For the most part, the Catlins have fun with words. The actor playing Cervantes as narrator (Eddie Martinez) doubles as Sancho Panza and is given some marvelous material as Cervantes self-consciously but amusingly tells you where he is going with this story (and even has to defend at one point from another writer), and Panza provides some clever rejoinders and commentary while going along with Quijana, sometimes to keep him from destroying both of them entirely.
Theater heroes of the day include Sylvia Hernandez-Distasi, who keeps audience eyes wide open in awe and appreciation as she sends actors up poles, across skies, and along the floor, creating excitement and often beauty along the way.
It is no understatement to say how much Hernandez-Distasi’s routines are anticipated and how often they return “Circus Quixote” for glory.
Another medal-contender is Grace Needlman, who designed puppets that could be small figures that shrewdly pop out of a large dress that also serves as a portable puppet theater or behemoths that loom formidably over the set’s battlements.
Each of the puppets rates an ooh or aah as they promise threat while having witty faces or costumes that add to “Circus Quixote’s” fun.
Eddie Martinez is a charming, ironic Cervantes, who is writing his novel while the guest of the 16th century Spanish regime he served in battle, losing the use of his left hand in the process.
Martinez makes every one his lines pay, whether is he playing the sardonic author or Sancho Panza, who isn’t as innocent or ignorant as he is usually portrayed, but a simple farmer to wants to save his addled noble neighbor from numerous unforced errors.
Michel Rodriguez Cintra is a delightful as Quijana/Quijote, able to show inspired madness from either character in one moment and genuine prowess and combat ability as Quijote in another.
Rodriguez-Cintra doesn’t make Quijote a pitiable patsy. His knight musters skills and tactical abilities to thwart his family’s traps and win the day on the battlefield by outsmarting them.
Laura Murillo Hart is another who can do double duty as Quijana’s hectoring housekeeper, Alfonzo, then switching, vocally as well as physically to Quijote’s idea, Dulcinea.
Olivia Lindsay is a wise nun who wants to save Quijana for spiritual reasons but also shows her deftness as a strategist and her womanly side as one who loves a young barber from the village.
Julian Hester provides a lot of fun as that barber who reluctantly yet romantically succumbs to the nun’s pleas he participate in saving Quijana from himself.
Micah Figueroa has the most varied part as a stern Sansón Carrasco, who for reasons of propriety wants to keep folks from disparaging Quijana but who also relishes participating in the plans to capture him and seem juvenilely miffed when those plans falter or he misses capturing Quijana by thismuch. (Lack of spacing intended.)

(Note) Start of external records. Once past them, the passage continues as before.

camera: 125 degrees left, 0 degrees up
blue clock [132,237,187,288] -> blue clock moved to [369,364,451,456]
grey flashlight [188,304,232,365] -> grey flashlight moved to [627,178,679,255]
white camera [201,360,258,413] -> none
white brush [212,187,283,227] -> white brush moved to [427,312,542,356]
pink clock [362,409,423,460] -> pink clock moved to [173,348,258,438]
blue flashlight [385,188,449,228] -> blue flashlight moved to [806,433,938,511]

Jacinda Ratcliffe as Quijana’s niece, Antonia, usually gets the rescue plots rolling.
Sully Ratke was amazing in designing costumes that can peel away so characters could take various forms or Quijana/Quijote can transform into knighthood. Costumes for the fantasy sequences were also excellent.
Daphne Agosin’s lighting deserves a cast credit. Shadow and colors that enhanced actions or gave it mood constantly added to the wit of the Catlins’ production.

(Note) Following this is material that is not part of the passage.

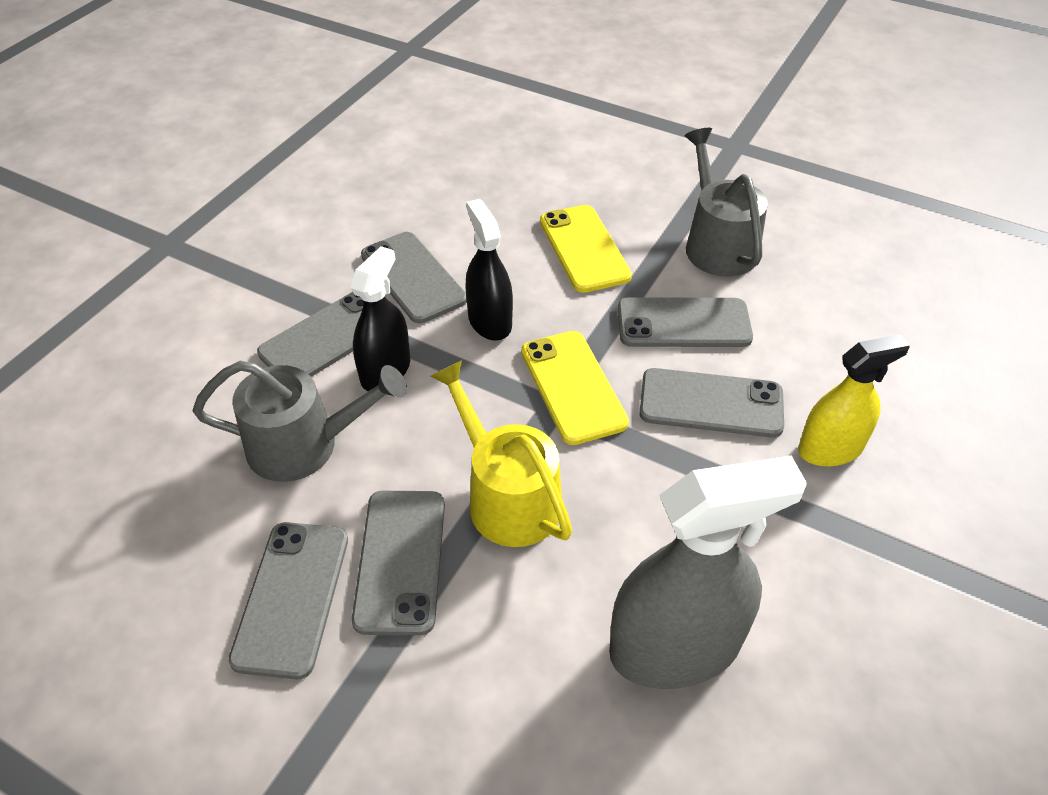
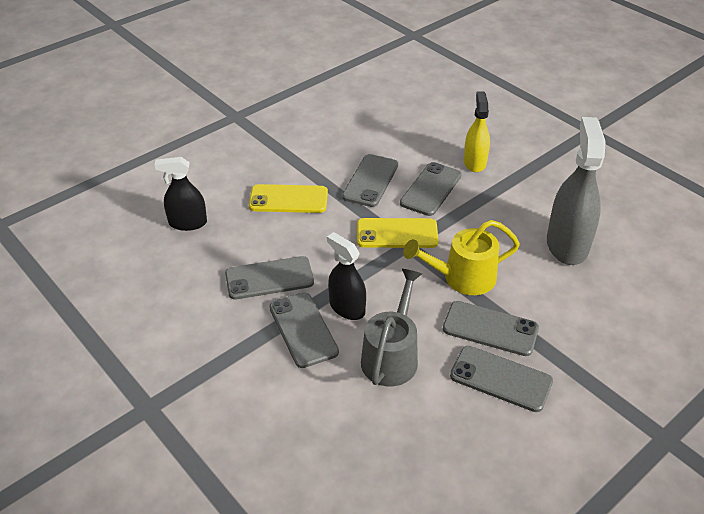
camera: 70 degrees left, 5 degrees down
black spray bottle [465,199,513,341] -> black spray bottle moved to [155,157,207,231]
grey watering can [685,128,768,277] -> none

Courtney O’Neill’s scenery smacked of classic Spanish detail and moved versatilely to provide various settings and playing spaces. The strategically places holes in the walls and trapdoors added to the adventure and comedy.
J. Grover Hollway’s sound design also enhanced the production, as did Kevin O’Donnell’s original music.
“Circus Quixote” runs through Sunday, March 15, at McCarter Theatre, 91 University Place, in Princeton. Showtimes are 7:30 p.m. Wednesday through Saturday and 2 p.m. Thursday, Saturday, and Sunday. Tickets range from $97-$36 and can be obtained by visiting www.mccarter.org or calling 609-258-2797.